My oldest son, Calum, and his songwriting partner, Eli, recently wrote a love song entitled The Highs of Hellos. It is a love song of sheer genius on more than one level (but, of course, as a shameless stage Dad, what would you expect me to say?). The opening lyrics paint a black-and-white Casablanca type scenario of longing for love but also of its elusive quality:
“She says hello, monotone,
staring over the glass of a cocktail an hour old.
She says there’s no need to explain,
But then a restroom break turned into a departing plane.
And that bar piano man, he started playing…”
My point is not to depress everyone with sad love songs. What I will say is that, when facing the unspeakable ache of leaving with beloved faces in the rear-view mirror, songs with uncertain endings often make for good travel companions. Elton John once wrote that sad songs say so much. For one who is sad, a truer statement cannot be found. But sadness isn’t always what songs and poetry say it is. There is a good, almost welcome sadness in the wake of friendships, forever sealed but never forgotten, that must endure parting.
Sadness gets a bad wrap in a culture hooked on the elusion of a happiness bought and sold. It has come under hard times since our hope for anything but pushes us to cloak it with…well, anything we can find. It is seen as the hooded marauder, seeking whom it may destroy rather than a potential friend if we could just sit with it long enough to say hello and get acquainted. The sadness of which I speak isn’t the dire hopelessness of unrequited love.

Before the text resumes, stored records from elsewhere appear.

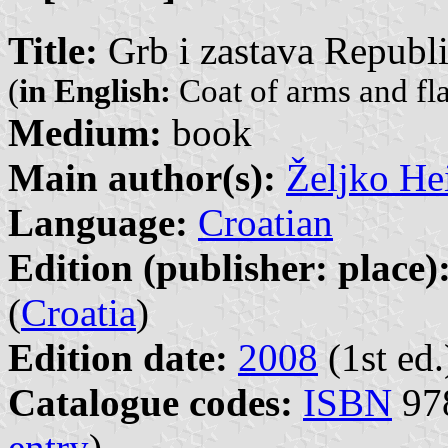
Title:
Grb i zastava Republ
(
in English:
Coat of arms and fla
Medium:
book
Main author(s):
Željko He
Language:
Croatian
Edition (publisher: place)
(
Croatia
)
Edition date:
2008
(1st ed.
Catalogue codes:
ISBN
978
entry
)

Instead it is the bittersweet angst of a love, of necessity, left behind – at least physically.
The last time I wrote of this was upon my return from this year’s grad school January Residency. At that time I admitted to a certain lost-ness birthed of the realization that it was the last of three such residencies and potentially the penultimate meeting of our beloved “Conspirators.” This weekend marked the end of a three-year foray into the wilderness, both mysterious and hopeful, of a Master of Arts degree in Spiritual Formation and Leadership, now complete. As I’ve shared previously, these 18 other dear souls know far more about me than is either comfortable or reasonable given the rather edgy and dangerous personal territory into which we have frequently traveled.
This is the result of all our seeking. It is both reason and end of our doctrine. It is the direction our lives must take if the painstaking journey of vulnerability wed to authentic community life is to yield her ripest fruit of hope. Recognizing that most of the people I know and work with have perhaps never experienced community and awareness of the mutuality of love as I have enjoyed these brief three years creates a fire within me to be a catalyst for it in the community to which I now return.
That and that alone is what turns the “highs of hellos” into the possibilities of learning to unleash goodbyes…
“Where did you go, my darling?
Where did you go, my old friend?
What she did not know,
Is that shot boy with his hands in his pockets,
You were all he ever wanted – somebody to hold,
Life’s just a series of goodbyes with the highs of hellos.”